Zur beschleunigten Erneuerung des Autobestands stellt sich De Meo vor, dass die europäischen Staaten in einen „europäischen Marshallplan“ einzahlen, mit dem nach Vorbild des Covid-Wiederaufbaufonds Geld in Europa umverteilt würde, damit in allen Ländern der Kauf von Elektroautos mit Umweltbonus gefördert würde. Die EU müsse einen schnelleren Ausbau der Ladeinfrastruktur fördern – notwendig seien nicht wie derzeit 2000 neue Ladesäulen in der Woche, sondern 14.000. Es gehe um mehr Souveränität Europas bei der Versorgung mit kritischen Rohstoffen und mehr Wettbewerbsfähigkeit bei Halbleitern. Schließlich wünscht sich De Meo eine gemeinsame Entwicklung eines „Software-Defined Vehicle“, einer Softwareplattform für Elektroautos über die gesamte Autobranche hinweg.
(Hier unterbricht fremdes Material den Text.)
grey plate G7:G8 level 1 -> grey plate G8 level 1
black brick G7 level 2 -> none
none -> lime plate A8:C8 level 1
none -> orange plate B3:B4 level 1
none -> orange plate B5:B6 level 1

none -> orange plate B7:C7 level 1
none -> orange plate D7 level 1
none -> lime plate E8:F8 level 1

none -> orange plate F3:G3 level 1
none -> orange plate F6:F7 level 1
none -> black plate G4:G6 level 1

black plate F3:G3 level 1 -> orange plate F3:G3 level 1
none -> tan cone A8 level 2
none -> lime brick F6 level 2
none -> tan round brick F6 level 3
Zudem sollten die europäischen Länder mit ihrer Forschungsförderung einen „europäischen Champion“ entstehen lassen, der sich um Lösungen für die Digitalisierung industrieller Abläufe, Cloud-Infrastrukturen oder Künstliche Intelligenz kümmern soll und damit allen Herstellern unabhängig von amerikanischen Riesen technische Möglichkeiten liefern soll.